=== Assigned task ===
Restate each record below word for word, skipping images.

[Listed entries Boundary: Start]

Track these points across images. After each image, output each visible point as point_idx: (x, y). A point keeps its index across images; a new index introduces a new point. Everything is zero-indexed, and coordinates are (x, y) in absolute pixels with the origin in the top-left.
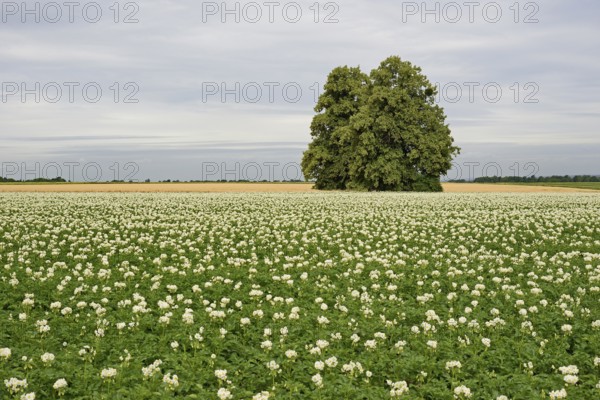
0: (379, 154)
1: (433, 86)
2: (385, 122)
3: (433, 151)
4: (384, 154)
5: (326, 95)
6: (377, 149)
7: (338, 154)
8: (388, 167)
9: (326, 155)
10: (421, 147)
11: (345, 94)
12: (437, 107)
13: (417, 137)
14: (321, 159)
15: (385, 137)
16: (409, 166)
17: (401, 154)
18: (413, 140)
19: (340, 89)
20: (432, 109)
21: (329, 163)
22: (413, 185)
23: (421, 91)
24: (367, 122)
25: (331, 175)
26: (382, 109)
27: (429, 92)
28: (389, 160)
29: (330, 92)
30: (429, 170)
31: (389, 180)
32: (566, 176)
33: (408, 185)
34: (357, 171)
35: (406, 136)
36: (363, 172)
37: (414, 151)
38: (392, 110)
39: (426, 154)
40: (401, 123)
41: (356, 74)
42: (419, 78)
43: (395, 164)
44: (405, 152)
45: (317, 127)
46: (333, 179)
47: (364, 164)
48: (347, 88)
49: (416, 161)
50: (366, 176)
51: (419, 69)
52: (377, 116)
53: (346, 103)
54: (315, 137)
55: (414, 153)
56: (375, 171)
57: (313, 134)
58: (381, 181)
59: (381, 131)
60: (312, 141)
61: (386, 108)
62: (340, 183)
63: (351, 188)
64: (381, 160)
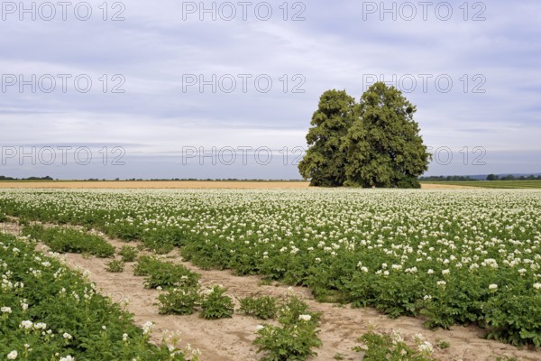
0: (372, 158)
1: (413, 105)
2: (377, 133)
3: (414, 157)
4: (376, 158)
5: (319, 112)
6: (371, 155)
7: (330, 158)
8: (380, 169)
9: (322, 160)
10: (406, 153)
11: (336, 111)
12: (413, 122)
13: (402, 145)
14: (319, 162)
15: (377, 146)
16: (395, 168)
17: (389, 159)
18: (399, 148)
19: (332, 107)
20: (410, 124)
21: (325, 166)
22: (399, 183)
23: (402, 110)
24: (363, 133)
25: (326, 176)
26: (374, 123)
27: (410, 110)
28: (380, 163)
29: (322, 110)
30: (411, 172)
31: (382, 179)
32: (441, 177)
33: (395, 183)
34: (354, 172)
35: (393, 144)
36: (359, 172)
37: (400, 156)
38: (382, 124)
39: (409, 158)
40: (390, 134)
41: (343, 96)
42: (400, 99)
43: (385, 166)
44: (392, 157)
45: (310, 138)
46: (328, 178)
47: (360, 166)
48: (338, 107)
49: (402, 163)
50: (362, 175)
51: (400, 92)
52: (370, 129)
53: (337, 119)
54: (311, 146)
55: (399, 158)
56: (369, 172)
57: (309, 143)
58: (374, 179)
59: (375, 140)
60: (308, 149)
61: (378, 122)
62: (335, 182)
63: (348, 185)
64: (374, 163)
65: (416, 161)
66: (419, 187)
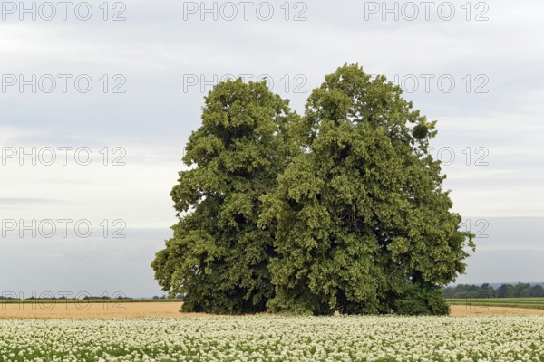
0: (334, 245)
1: (429, 121)
2: (347, 187)
3: (433, 241)
4: (343, 246)
5: (204, 132)
6: (332, 238)
7: (233, 244)
8: (355, 270)
9: (211, 247)
10: (413, 232)
11: (245, 131)
12: (429, 160)
13: (404, 214)
14: (205, 255)
15: (348, 217)
16: (388, 266)
17: (376, 247)
18: (399, 220)
19: (236, 122)
20: (422, 164)
21: (219, 262)
22: (398, 302)
23: (404, 131)
24: (314, 185)
25: (223, 286)
26: (337, 162)
27: (421, 132)
28: (356, 257)
29: (212, 128)
30: (426, 276)
31: (359, 295)
33: (389, 303)
34: (292, 277)
35: (384, 212)
36: (305, 279)
37: (400, 241)
38: (359, 165)
39: (422, 245)
40: (376, 189)
41: (260, 93)
42: (399, 105)
43: (368, 262)
44: (381, 242)
45: (182, 195)
46: (227, 292)
47: (306, 264)
48: (250, 121)
49: (406, 257)
50: (312, 285)
51: (398, 89)
52: (330, 176)
53: (249, 149)
54: (183, 214)
55: (399, 245)
56: (329, 277)
57: (180, 208)
58: (340, 295)
59: (342, 202)
60: (176, 221)
61: (348, 161)
62: (245, 301)
63: (278, 310)
64: (340, 257)
65: (437, 251)
66: (444, 311)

[Listed entries Boundary: End]

=== Answer ===
Track these points across images. After each image, output each visible point as point_idx: (x, y). A point keeps its index across images; a new index introduces a new point. Everything is zero-indexed, and coordinates are (x, y) in absolute pixels with the origin in the top-left.
0: (379, 154)
1: (433, 86)
2: (385, 122)
3: (433, 151)
4: (384, 154)
5: (326, 95)
6: (377, 149)
7: (338, 154)
8: (388, 167)
9: (326, 155)
10: (421, 147)
11: (345, 94)
12: (437, 107)
13: (417, 137)
14: (321, 159)
15: (385, 137)
16: (409, 166)
17: (401, 154)
18: (413, 140)
19: (340, 89)
20: (432, 109)
21: (329, 163)
22: (413, 185)
23: (421, 91)
24: (367, 122)
25: (331, 175)
26: (382, 109)
27: (429, 92)
28: (389, 160)
29: (330, 92)
30: (429, 170)
31: (389, 180)
32: (566, 176)
33: (408, 185)
34: (357, 171)
35: (406, 136)
36: (363, 172)
37: (414, 151)
38: (392, 110)
39: (426, 154)
40: (401, 123)
41: (356, 74)
42: (419, 78)
43: (395, 164)
44: (405, 152)
45: (317, 127)
46: (333, 179)
47: (364, 164)
48: (347, 88)
49: (416, 161)
50: (366, 176)
51: (419, 69)
52: (377, 116)
53: (346, 103)
54: (315, 137)
55: (414, 153)
56: (375, 171)
57: (313, 134)
58: (381, 181)
59: (381, 131)
60: (312, 141)
61: (386, 108)
62: (340, 183)
63: (351, 188)
64: (381, 160)
0: (372, 158)
1: (413, 105)
2: (377, 133)
3: (414, 157)
4: (376, 158)
5: (319, 112)
6: (371, 155)
7: (330, 158)
8: (380, 169)
9: (322, 160)
10: (406, 153)
11: (336, 111)
12: (413, 122)
13: (402, 145)
14: (319, 162)
15: (377, 146)
16: (395, 168)
17: (389, 159)
18: (399, 148)
19: (332, 107)
20: (410, 124)
21: (325, 166)
22: (399, 183)
23: (402, 110)
24: (363, 133)
25: (326, 176)
26: (374, 123)
27: (410, 110)
28: (380, 163)
29: (322, 110)
30: (411, 172)
31: (382, 179)
32: (441, 177)
33: (395, 183)
34: (354, 172)
35: (393, 144)
36: (359, 172)
37: (400, 156)
38: (382, 124)
39: (409, 158)
40: (390, 134)
41: (343, 96)
42: (400, 99)
43: (385, 166)
44: (392, 157)
45: (310, 138)
46: (328, 178)
47: (360, 166)
48: (338, 107)
49: (402, 163)
50: (362, 175)
51: (400, 92)
52: (370, 129)
53: (337, 119)
54: (311, 146)
55: (399, 158)
56: (369, 172)
57: (309, 143)
58: (374, 179)
59: (375, 140)
60: (308, 149)
61: (378, 122)
62: (335, 182)
63: (348, 185)
64: (374, 163)
65: (416, 161)
66: (419, 187)
0: (334, 245)
1: (429, 121)
2: (347, 187)
3: (433, 241)
4: (343, 246)
5: (204, 132)
6: (332, 238)
7: (233, 244)
8: (355, 270)
9: (211, 247)
10: (413, 232)
11: (245, 131)
12: (429, 160)
13: (404, 214)
14: (205, 255)
15: (348, 217)
16: (388, 266)
17: (376, 247)
18: (399, 220)
19: (236, 122)
20: (422, 164)
21: (219, 262)
22: (398, 302)
23: (404, 131)
24: (314, 185)
25: (223, 286)
26: (337, 162)
27: (421, 132)
28: (356, 257)
29: (212, 128)
30: (426, 276)
31: (359, 295)
33: (389, 303)
34: (292, 277)
35: (384, 212)
36: (305, 279)
37: (400, 241)
38: (359, 165)
39: (422, 245)
40: (376, 189)
41: (260, 93)
42: (399, 105)
43: (368, 262)
44: (381, 242)
45: (182, 195)
46: (227, 292)
47: (306, 264)
48: (250, 121)
49: (406, 257)
50: (312, 285)
51: (398, 89)
52: (330, 176)
53: (249, 149)
54: (183, 214)
55: (399, 245)
56: (329, 277)
57: (180, 208)
58: (340, 295)
59: (342, 202)
60: (176, 221)
61: (348, 161)
62: (245, 301)
63: (278, 310)
64: (340, 257)
65: (437, 251)
66: (444, 311)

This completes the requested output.